Preparing questions for examination is a feat of imagination which requires creativity, empathy and anticipation. I like preparing early to allow opportunities for new or better ideas to arise before I have to use them.
It sounds tedious. But I take pleasure in preparing my line of questions. It is fun to craft a line of questions that leads to my desired objective with a witness, question by question to discover whether it played out as I planned at trial.
I don’t necessarily use all the questions I prepared or their original arrangement. Often, I take leave of them. Always, the questions constantly have to be tweaked or departed from on the fly to suit the moment and the evolving strategy.
I have, many times, jettisoned pages of prepared questions and had to come up instantly with a fresh line of questions. We can prepare as much as we can, but we need to be ready to dispense with all our plans to adapt to the situation. That ability to formulate questions on the fly leads me to believe I can do without preparing written questions. But I think of my list of prepared questions as a lighted path I constructed for myself to reach my destination. So, if and when I decide to step away from it into the darkness of seeming opportunity, I have no trouble returning to the lighted path.

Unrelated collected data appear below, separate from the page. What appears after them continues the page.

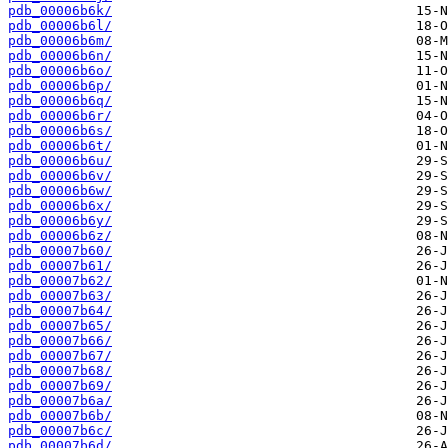
pdb_00006b6k/
pdb_00006b6l/
pdb_00006b6m/
pdb_00006b6n/
pdb_00006b6o/
pdb_00006b6p/
pdb_00006b6q/
pdb_00006b6r/
pdb_00006b6s/
pdb_00006b6t/
pdb_00006b6u/
pdb_00006b6v/
pdb_00006b6w/
pdb_00006b6x/
pdb_00006b6y/
pdb_00006b6z/
pdb_00007b60/
pdb_00007b61/
pdb_00007b62/
pdb_00007b63/
pdb_00007b64/
pdb_00007b65/
pdb_00007b66/
pdb_00007b67/
pdb_00007b68/
pdb_00007b69/
pdb_00007b6a/
pdb_00007b6b/
pdb_00007b6c/
pdb_00007b6d/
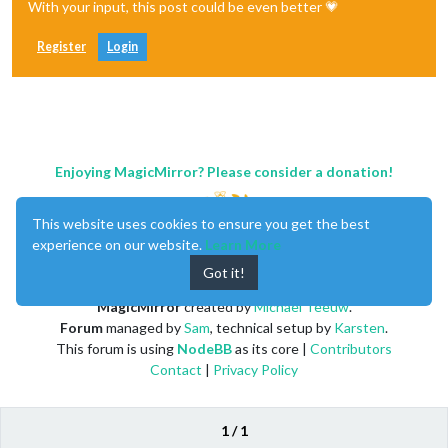
With your input, this post could be even better 💗
Register
Login
Enjoying MagicMirror? Please consider a donation!
This website uses cookies to ensure you get the best
experience on our website.
Learn More
Got it!
MagicMirror
created by
Michael Teeuw
.
Forum
managed by
Sam
, technical setup by
Karsten
.
This forum is using
NodeBB
as its core |
Contributors
Contact
|
Privacy Policy
1 / 1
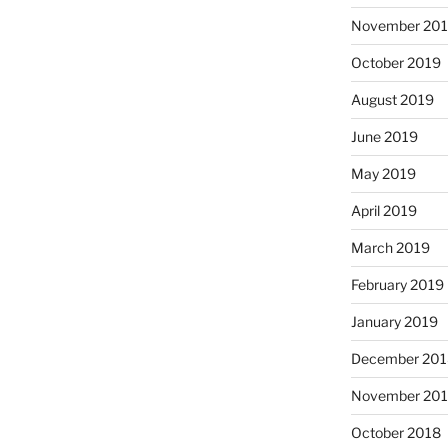
November 20
October 2019
August 2019
June 2019
May 2019
April 2019
March 2019
February 2019
January 2019
December 201
November 20
October 2018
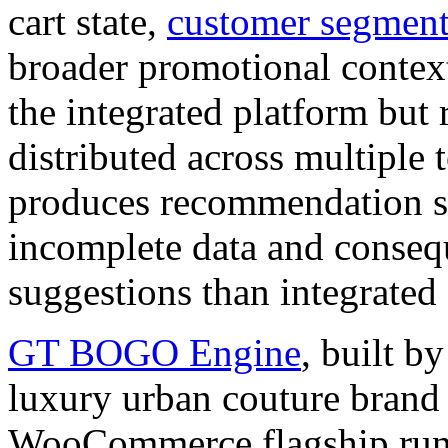
cart state,
customer segment
broader promotional context
the integrated platform but
distributed across multiple 
produces recommendation sy
incomplete data and consequ
suggestions than integrated 
GT BOGO Engine
, built
luxury urban couture brand
WooCommerce flagship runs 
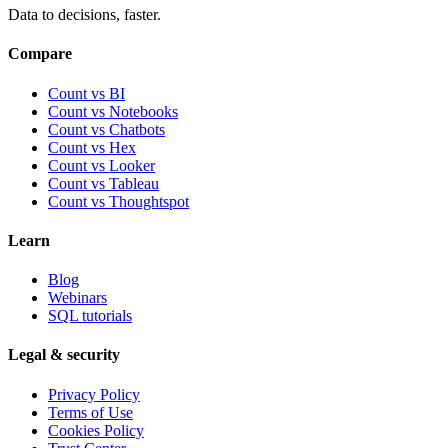
Data to decisions, faster.
Compare
Count vs BI
Count vs Notebooks
Count vs Chatbots
Count vs
Hex
Count vs
Looker
Count vs
Tableau
Count vs
Thoughtspot
Learn
Blog
Webinars
SQL tutorials
Legal & security
Privacy Policy
Terms of Use
Cookies Policy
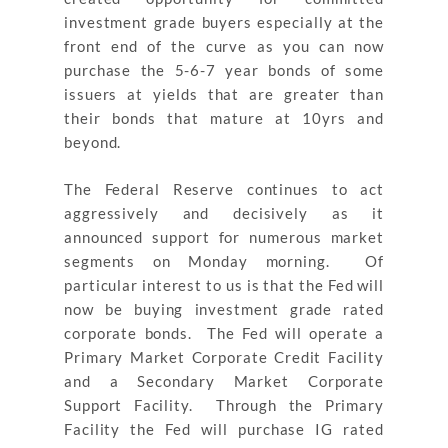
investment grade buyers especially at the
front end of the curve as you can now
purchase the 5-6-7 year bonds of some
issuers at yields that are greater than
their bonds that mature at 10yrs and
beyond.
The Federal Reserve continues to act
aggressively and decisively as it
announced support for numerous market
segments on Monday morning. Of
particular interest to us is that the Fed will
now be buying investment grade rated
corporate bonds. The Fed will operate a
Primary Market Corporate Credit Facility
and a Secondary Market Corporate
Support Facility. Through the Primary
Facility the Fed will purchase IG rated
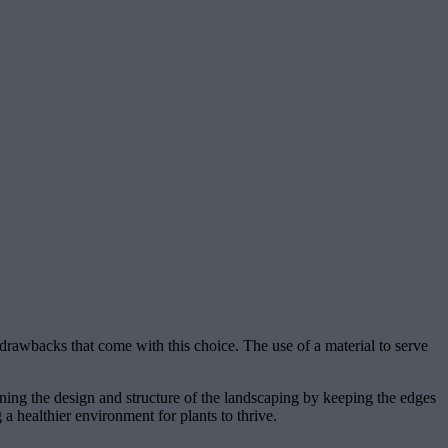
 drawbacks that come with this choice. The use of a material to serve
ning the design and structure of the landscaping by keeping the edges
 a healthier environment for plants to thrive.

Preparing my questions beforehand ensured I was ready for trial even if I didn’t have time to review the case the day before, as is my practice. It is a great memory jolt on how to approach the witness and what I had planned to do.
Setting down my questions allows me the ability to craft the question as precisely as I can since I have time to experiment with them. Some questions require a sense of delicacy I do not trust myself to fashion on my feet. Some lines of questions benefit from a lengthier consideration to find their optimal arrangement.
I still prepare that way for all my cases, large or small, money or no money, like it or not.
Even though I enjoyed preparing that way and found many advantages to doing so, when I started my legal practice, and for a long while after, I was embarrassed about my trial preparation.
I felt great lawyers simply got off their arses and fired off questions nonchalantly from the hip. The greats didn’t need pages of scribbled or printed questions to refer to. Or even if they did refer to something, it was most likely a clean white sheet of paper with three or four elegantly yet illegible words written on it. That sufficed for a great lawyer.
I felt only losers wrote down all their questions the way I did.
It was my participation as a trainer with the Advocacy Training Committee of the Bar Council that first exposed me to a diversity of approaches to preparing for witness examination. I met those that wrote down answers they wanted instead of questions, that only wrote the headings and preferred to come up with the questions on their feet, and that could do it just by referring to the pleadings and witness statements, for example.
Best of all, I met many who prepared as I did. It was pleasing to know I was not a loser for doing so. Yay. I was just like everybody else. Yay.
I have come to realize that each of us has our own way of achieving optimality in how we go about our preparation, some seemingly more tedious or time-consuming than others.
What is important is not how efficient or nonchalant we look when we prepare for trial. It is whether our preparation aligns with our way of doing things which makes us effective in achieving our objectives at trial.
If it does, then we shouldn’t care what other people have to think or say about it. If it doesn’t, then we should consider how to better our preparations.